Una mañana normal se convirtió en una pesadilla: Helena Ward encontró a su hermana agonizando en una zanja llena de barro, con el rostro lleno de moretones, aterrada, y apenas alcanzó a pronunciar el nombre del esposo de Helena antes de desmayarse.

Helena Ward había pasado dos décadas desmenuzando mentiras y rastreando criminales para la División de Investigación Criminal (CID) del Ejército de Estados Unidos, pero nada se comparaba con la llamada que recibió justo después del amanecer. Su hermana menor, Emily Carter, había sido encontrada apenas con vida en una zanja a las afueras de Arlington.

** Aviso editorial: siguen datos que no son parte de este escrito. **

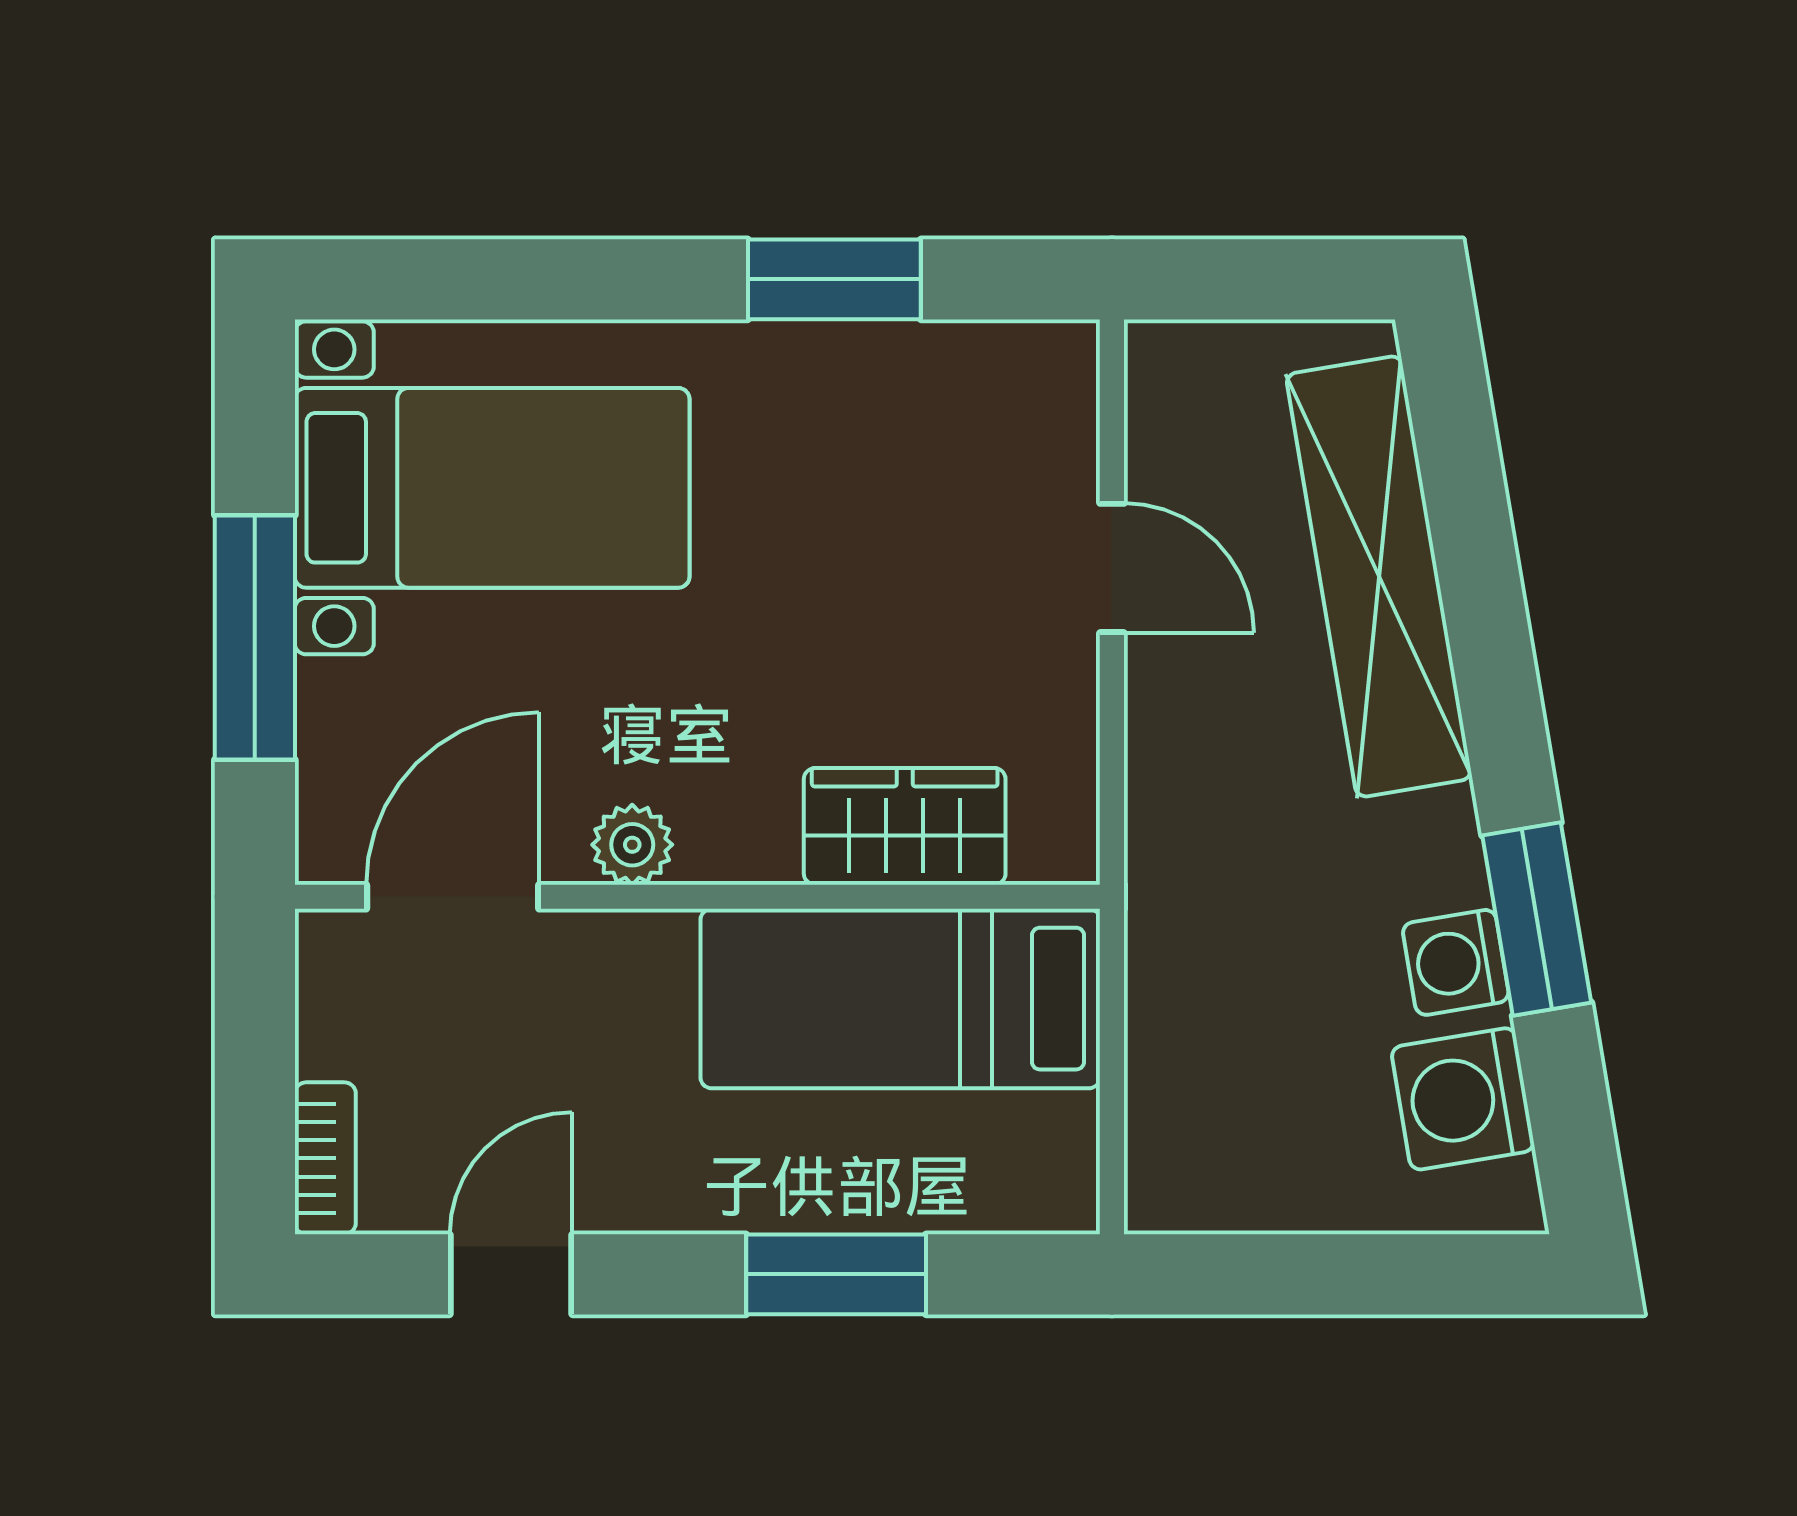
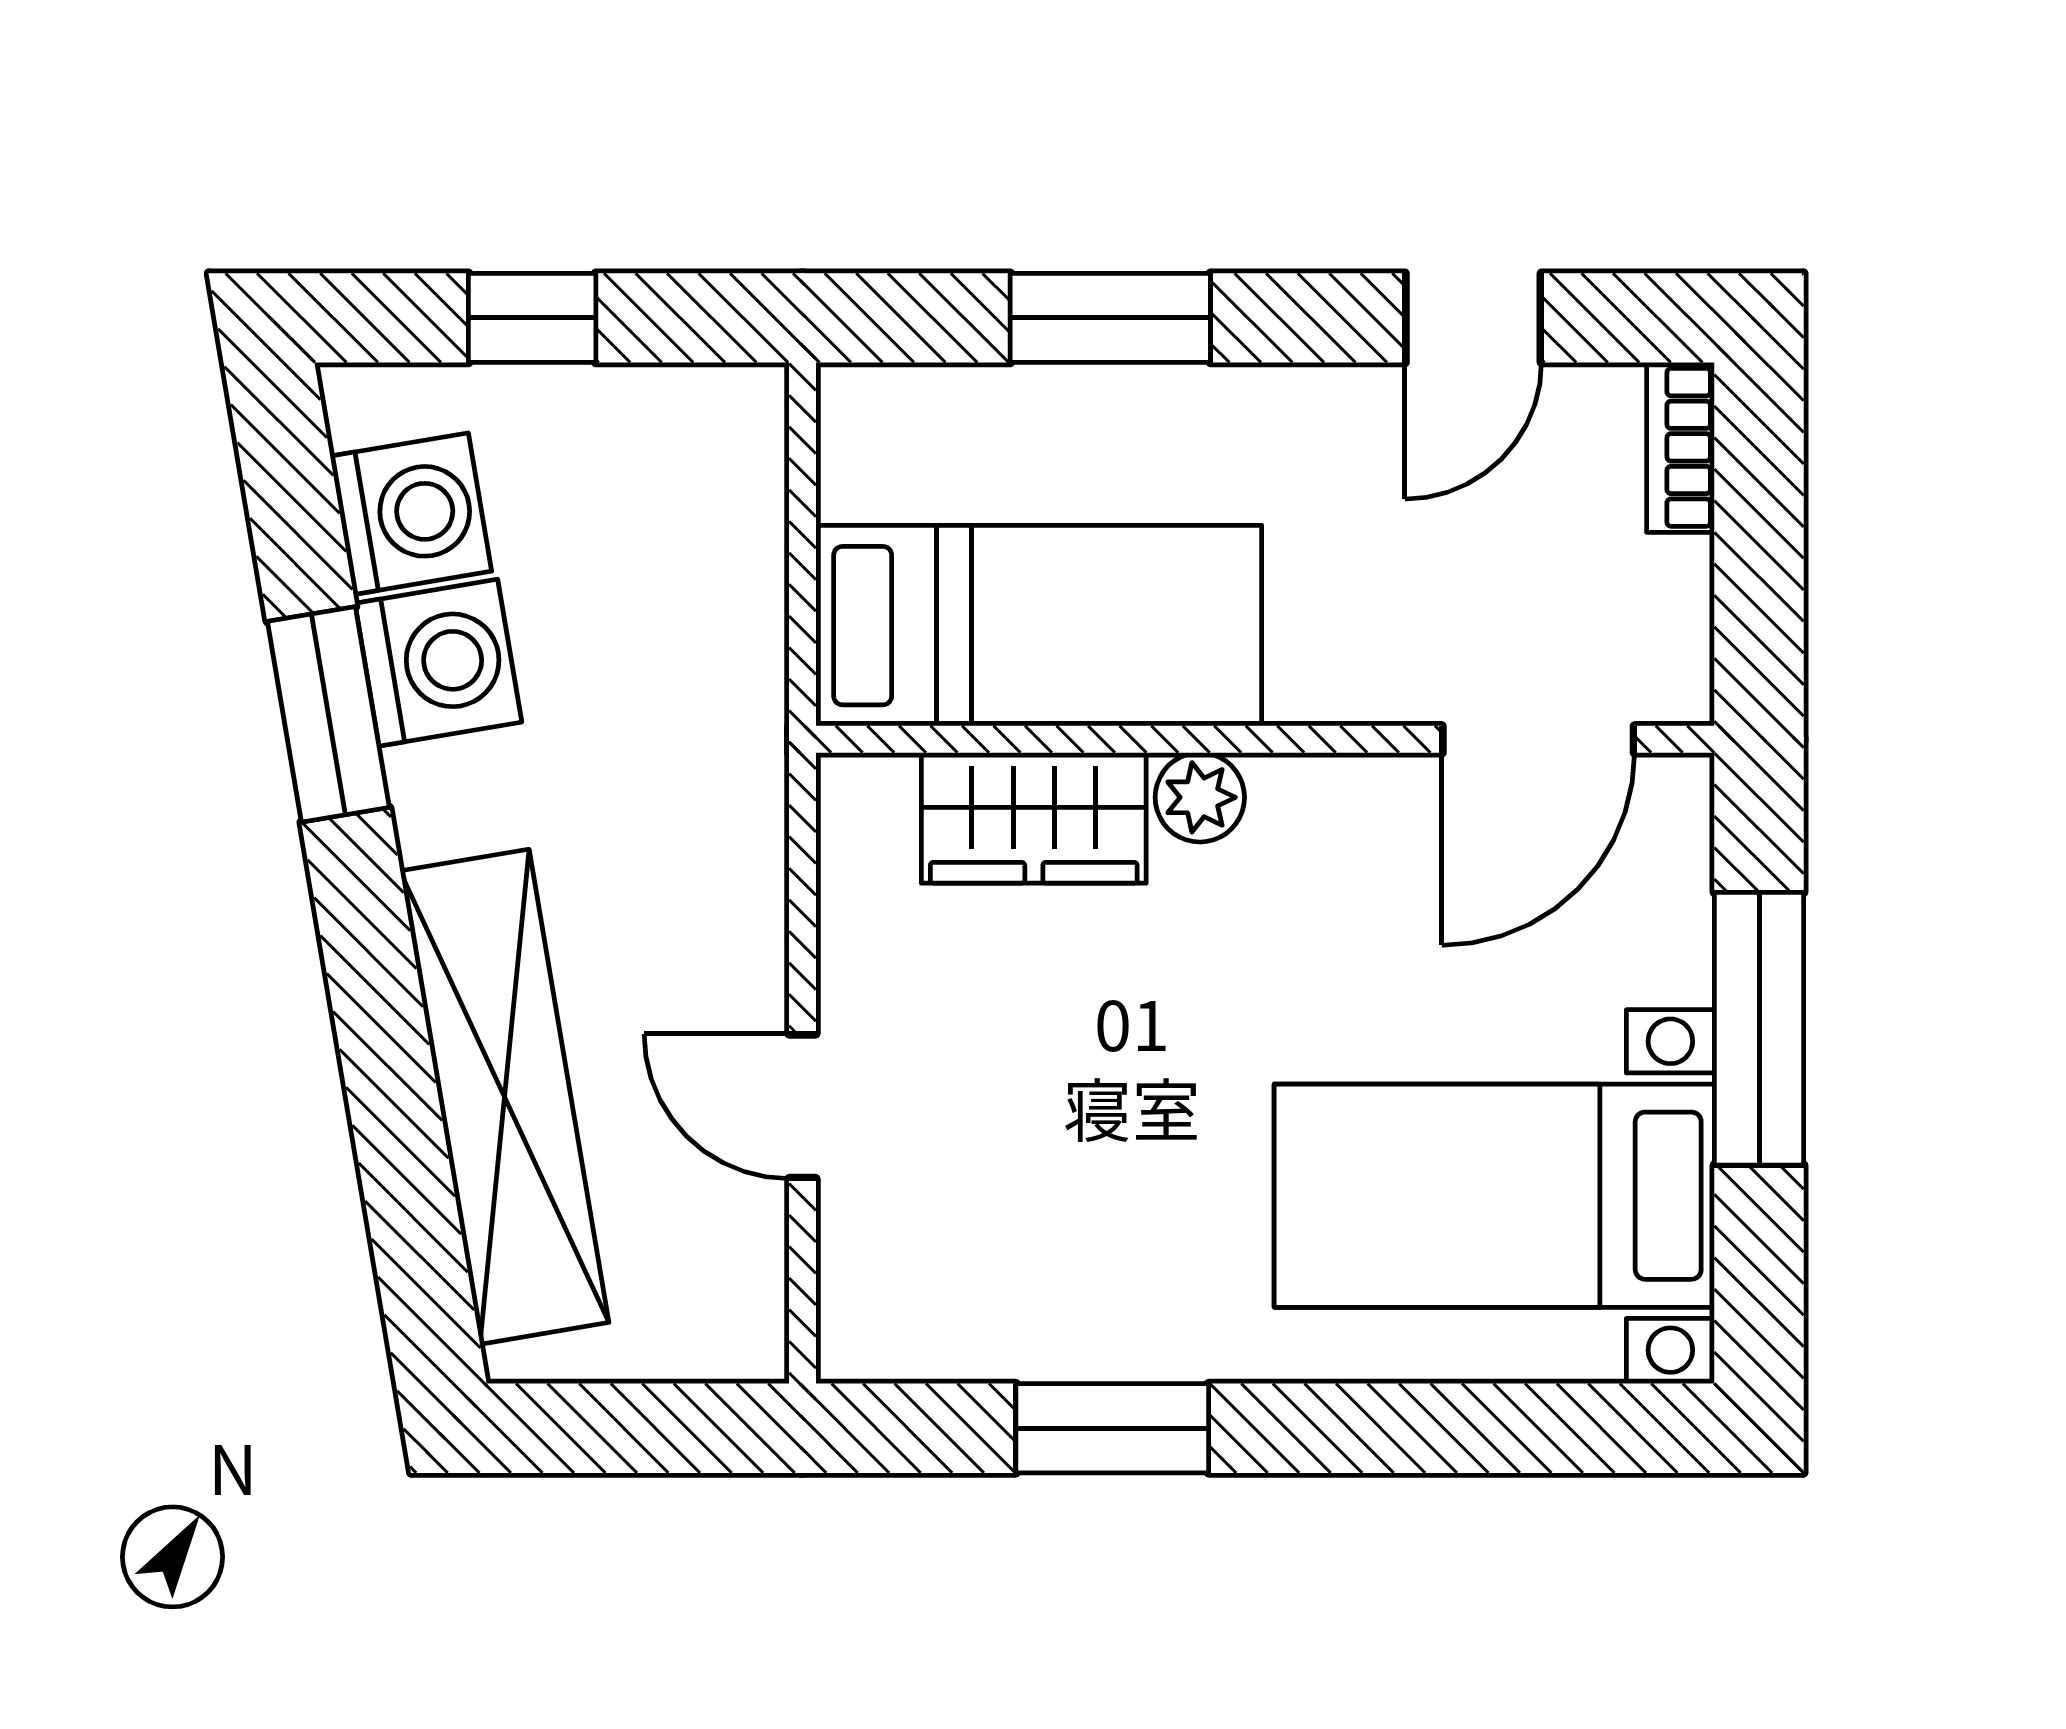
plant: (632, 845) -> (1200, 797), moved
washing machine: (1456, 962) -> (438, 663), width x1.38, depth x1.38
window: (1354, 1274) -> (532, 318), added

Los paramédicos reportaron señales de una agresión violenta: traumatismo craneal severo, costillas fracturadas y profundas heridas defensivas. Helena corrió al hospital, con la mente ya armando preguntas, patrones, sospechosos.

Cuando entró al cubículo de la UCI, Helena se quedó paralizada. El rostro de Emily estaba amoratado hasta quedar irreconocible, y tubos serpenteaban desde su cuerpo. Helena le tomó la mano y susurró:

—Estoy aquí. No me voy a ir.

Por un instante fugaz, los párpados de Emily temblaron. Su voz salió como un susurro desgarrado.

—Fue… Marcus.

Helena sintió que el piso se inclinaba.

—¿Tu esposo?

Una sola lágrima resbaló por la mejilla de Emily.

—Él… intentó…

Antes de que pudiera terminar, las alarmas estallaron. Las enfermeras entraron corriendo, empujando a Helena a un lado mientras Emily se hundía en la inconsciencia. Momentos después, el médico anunció que la inducirían a un coma para salvar su función cerebral.